Fregula cun Cocciula (Sardinian Fregola with Clams)
This dish spotlights perfectly steamed clams and chewy fregola, a small round pasta from Sardinia, in a golden, spicy, briny broth. Place the clams in a colander and scrub them well under cold running water to remove any grit before steaming. The recipe is especially delicious when matched with a Sardinian Vermentino.
Rhode Island–Style Clam Stuffies
Quahogs, also known as chowder clams, are the Godzilla of the bivalve kingdom. As big as a fist, their meat is full of briny flavor but can be a bit tough when cooked. The solution? Steam and chop the clam meat before folding it into a stuffing with good company: Portuguese lingui?a, red bell pepper, garlic, and fresh herbs. Packed back into their shells and roasted, stuffies are a hearty way to enjoy quahogs and a staple of summer meals in Rhode Island.
Manila Clams with Shiro Dashi and Basil
Clams are often covered and gently steamed until they open. Here, chef Trigg Brown cooks them uncovered over high heat to coax steam from the cooking liquid and concentrate its flavor at the same time. The result: tender, juicy clams with a rich, reduced broth in only 15 minutes.
Spaghetti with Clams and Crispy Breadcrumbs
Top Chef finalist Sarah Grueneberg toasts breadcrumbs in olive oil until crispy to sprinkle over pasta dishes, like this simple spaghetti and clams.
Manhattan Clam Chowder
This recipe for Manhattan Clam Chowder — known for being tomato-forward with a broth base — has layers of flavor, from the clam broth spiked with white wine to the tender vegetables that are cooked in bacon fat. Half of the clams are roughly chopped, while the other half are left whole in their shells for contrast.
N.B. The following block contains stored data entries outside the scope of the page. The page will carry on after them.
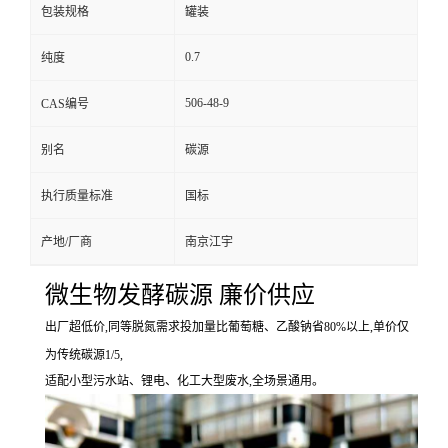
包装规格
罐装
0.7
纯度
506-48-9
CAS编号
别名
碳源
执行质量标准
国标
产地/厂商
南京江宇
微生物发酵碳源 廉价供应
出厂超低价,同等脱氮需求投加量比葡萄糖、乙酸钠省80%以上,单价仅
为传统碳源1/5,
适配小型污水站、锂电、化工大型废水,全场景通用。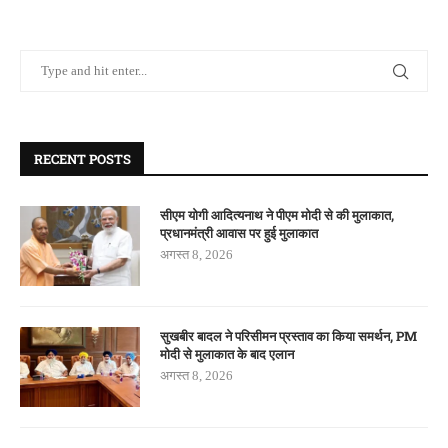
RECENT POSTS
सीएम योगी आदित्यनाथ ने पीएम मोदी से की मुलाकात,
प्रधानमंत्री आवास पर हुई मुलाकात
अगस्त 8, 2026
सुखबीर बादल ने परिसीमन प्रस्ताव का किया समर्थन, PM
मोदी से मुलाकात के बाद एलान
अगस्त 8, 2026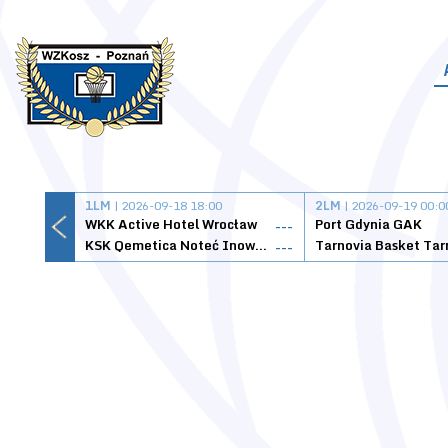
1LM
| 2026-09-18 18:00
2LM
| 2026-09-19 00:0
WKK Active Hotel Wrocław
Port Gdynia GAK
---
KSK Qemetica Noteć Inowrocław
---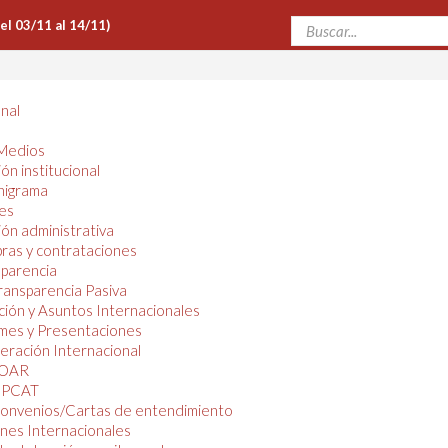
Del 03/11 al 14/11)
onal
Medios
ón institucional
nigrama
es
ón administrativa
ras y contrataciones
parencia
ransparencia Pasiva
ión y Asuntos Internacionales
mes y Presentaciones
ración Internacional
OAR
PCAT
onvenios/Cartas de entendimiento
nes Internacionales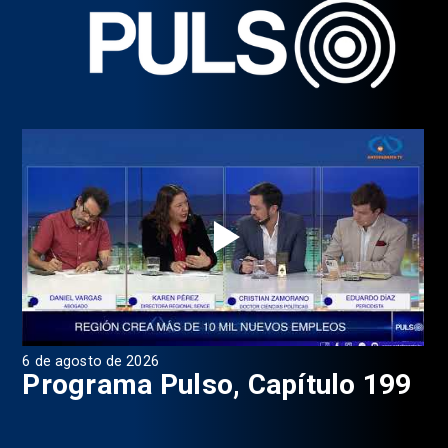
6 de agosto de 2026
4 d
Programa Pulso, Capítulo 199
P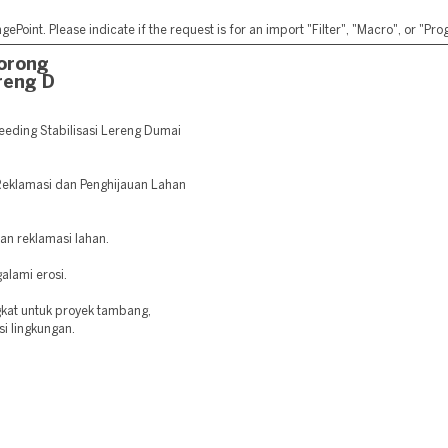
ePoint. Please indicate if the request is for an import "Filter", "Macro", or "P
orong
reng D
ding Stabilisasi Lereng Dumai
 Reklamasi dan Penghijauan Lahan
dan reklamasi lahan.
alami erosi.
gkat untuk proyek tambang,
si lingkungan.
: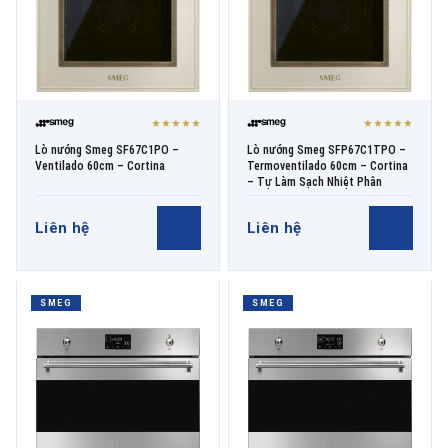
★★★★★
★★★★★
Lò nướng Smeg SF67C1PO –
Lò nướng Smeg SFP67C1TPO –
Ventilado 60cm – Cortina
Termoventilado 60cm – Cortina
– Tự Làm Sạch Nhiệt Phân
Liên hệ
Liên hệ
SMEG
SMEG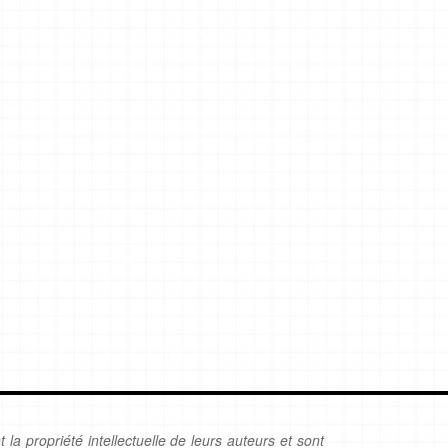
 la propriété intellectuelle de leurs auteurs et sont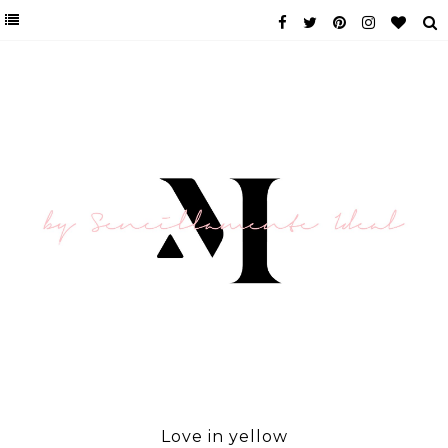
Love in yellow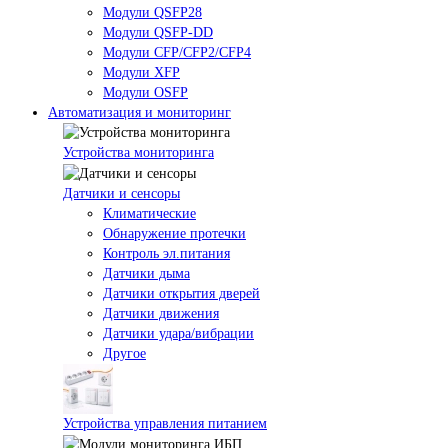
Модули QSFP28
Модули QSFP-DD
Модули CFP/CFP2/CFP4
Модули XFP
Модули OSFP
Автоматизация и мониторинг
Устройства мониторинга
Датчики и сенсоры
Климатические
Обнаружение протечки
Контроль эл.питания
Датчики дыма
Датчики открытия дверей
Датчики движения
Датчики удара/вибрации
Другое
Устройства управления питанием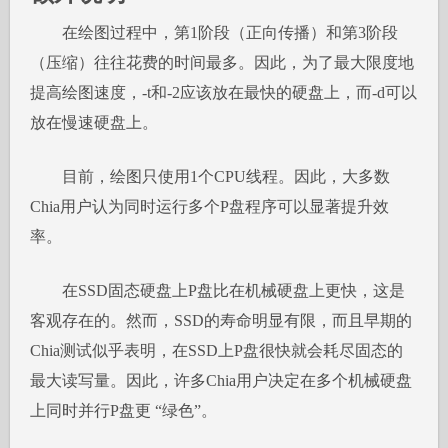
在绘图过程中，第1阶段（正向传播）和第3阶段
（压缩）往往花费的时间最多。因此，为了最大限度地
提高绘图速度，-t和-2应该放在最快的硬盘上，而-d可以
放在慢速硬盘上。
目前，绘图只使用1个CPU线程。因此，大多数
Chia用户认为同时运行多个P盘程序可以显著提升效
率。
在SSD固态硬盘上P盘比在机械硬盘上更快，这是
客观存在的。然而，SSD的寿命明显有限，而且早期的
Chia测试似乎表明，在SSD上P盘很快就会耗尽固态的
最大读写量。因此，许多Chia用户决定在多个机械硬盘
上同时并行P盘更 “绿色”。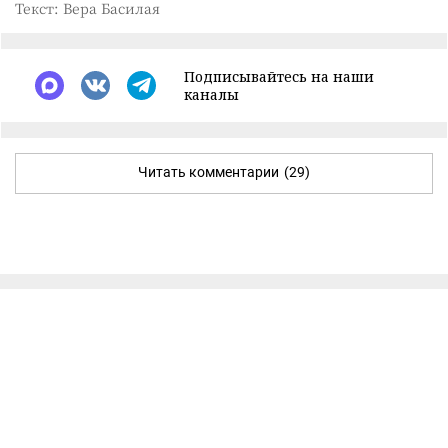
Текст: Вера Басилая
Подписывайтесь на наши
каналы
Читать комментарии
(29)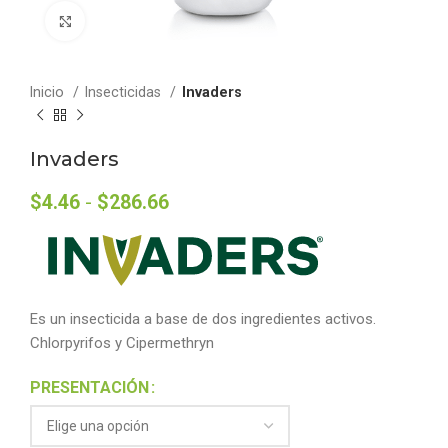
Click to enlarge
Inicio
Insecticidas
Invaders
Invaders
$
4.46
-
$
286.66
Es un insecticida a base de dos ingredientes activos.
Chlorpyrifos y Cipermethryn
PRESENTACIÓN
Alternative: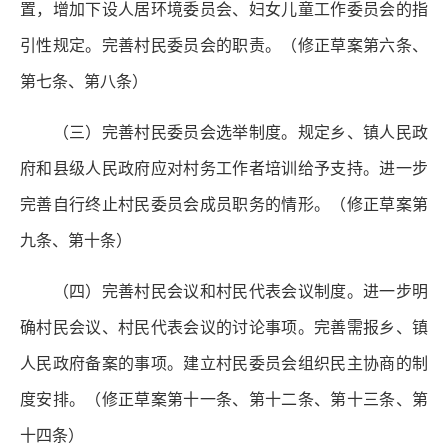
置，增加下设人居环境委员会、妇女儿童工作委员会的指
引性规定。完善村民委员会的职责。（修正草案第六条、
第七条、第八条）
（三）完善村民委员会选举制度。
规定乡、镇人民政
府和县级人民政府应对村务工作者培训给予支持。进一步
完善自行终止村民委员会成员职务的情形。（修正草案第
九条、第十条）
（四）完善村民会议和村民代表会议制度。
进一步明
确村民会议、村民代表会议的讨论事项。完善需报乡、镇
人民政府备案的事项。建立村民委员会组织民主协商的制
度安排。（修正草案第十一条、第十二条、第十三条、第
十四条）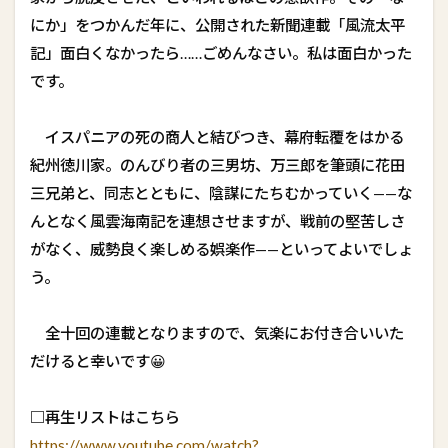
にか」をつかんだ年に、公開された新聞連載「風流太平
記」面白くなかったら……ごめんなさい。私は面白かった
です。
イスパニアの死の商人と結びつき、幕府転覆をはかる
紀州徳川家。のんびり者の三男坊、万三郎を筆頭に花田
三兄弟と、同志とともに、陰謀にたちむかっていく——な
んとなく風雲海南記を連想させますが、戦前の堅苦しさ
がなく、威勢良く楽しめる娯楽作——といってよいでしょ
う。
全十回の連載となりますので、気楽にお付き合いいた
だけると幸いです😀
□再生リストはこちら
https://www.youtube.com/watch?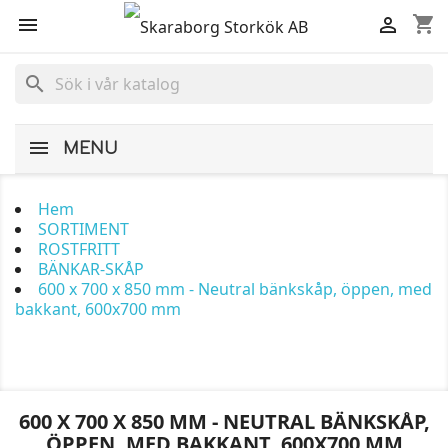
shopping_cart


search
MENU
Hem
SORTIMENT
ROSTFRITT
BÄNKAR-SKÅP
600 x 700 x 850 mm - Neutral bänkskåp, öppen, med
bakkant, 600x700 mm
600 X 700 X 850 MM - NEUTRAL BÄNKSKÅP,
ÖPPEN, MED BAKKANT, 600X700 MM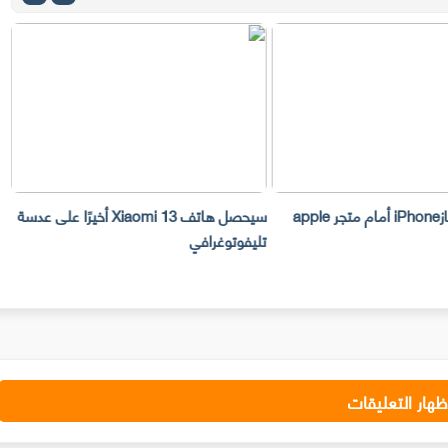
سرقة 300 جهازiPhone أمام متجر apple
سيحصل هاتف Xiaomi 13 أخيرًا على عدسة
تليفوتوغرافي
ا
ظهار التعليقات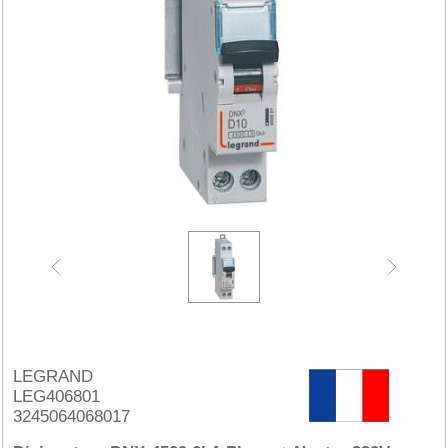
LEGRAND
LEG406801
3245064068017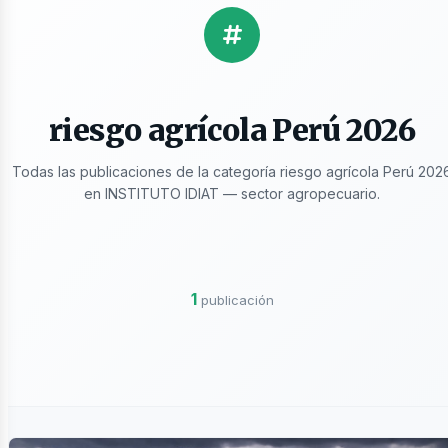
licaciones
riesgo agrícola Perú 2026
Todas las publicaciones de la categoría riesgo agrícola Perú 202
en INSTITUTO IDIAT — sector agropecuario.
ros
1
publicación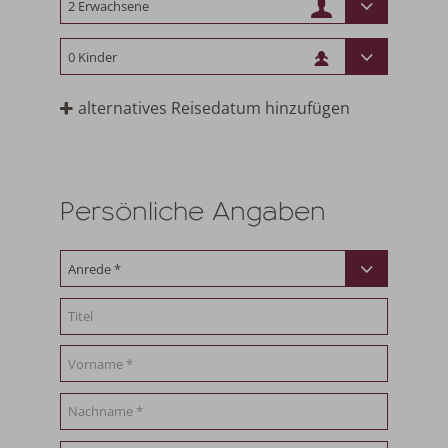
alternatives Reisedatum hinzufügen
Persönliche Angaben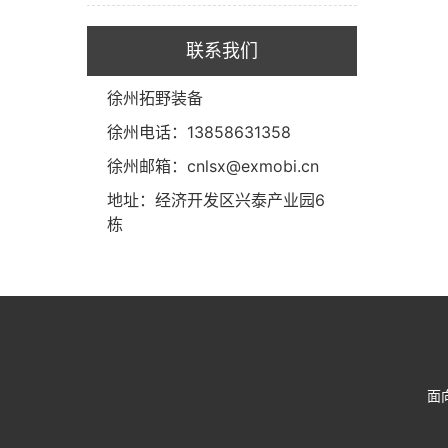
联系我们
徐州拓野装备
徐州电话：13858631358
徐州邮箱：cnlsx@exmobi.cn
地址：经济开发区兴泰产业园6
栋
面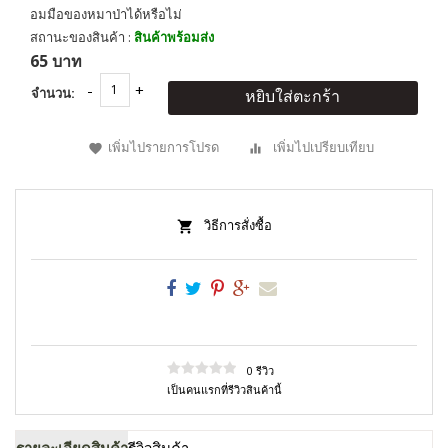
อมมือของหมาป่าได้หรือไม่
สถานะของสินค้า :
สินค้าพร้อมส่ง
65 บาท
จำนวน:
หยิบใส่ตะกร้า
เพิ่มไปรายการโปรด
เพิ่มไปเปรียบเทียบ
วิธีการสั่งซื้อ
0 รีวิว
เป็นคนแรกที่รีวิวสินค้านี้
รายละเอียดสินค้า
รีวิวสินค้า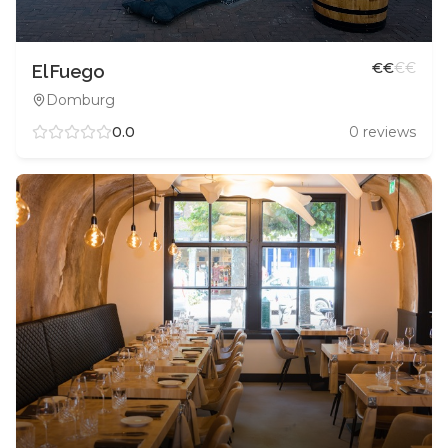
€
€
€
€
El Fuego
Domburg
0.0
0
reviews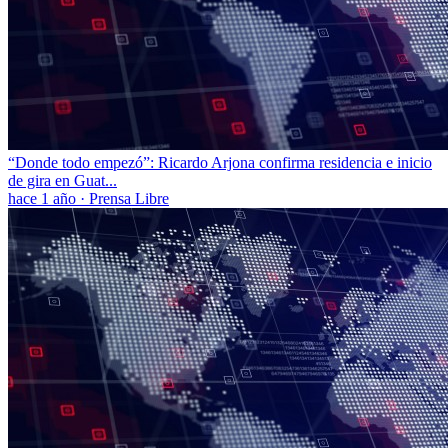
“Donde todo empezó”: Ricardo Arjona confirma residencia e inicio
de gira en Guat...
hace 1 año
·
Prensa Libre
Saucy Clams and Shrimp with Wild Mushrooms
This wonderful, saucy clam dish is cooked in Marqués de Villalúa. If you can't find it, substitute any dry, fruity white. Serve the clams in deep bowls with crusty bread to sop up the sauce.
Dick's Amazing Stuffed Clams
This rich clam-and-sausage-packed recipe came from Dick Ames, a friend of the late fisher and cookbook author Martha Greenlaw who adored cooking. "He was a big man," Martha said. "You know he loved his food." Dick preferred using large, tough quahogs, though you can substitute any chowder clam.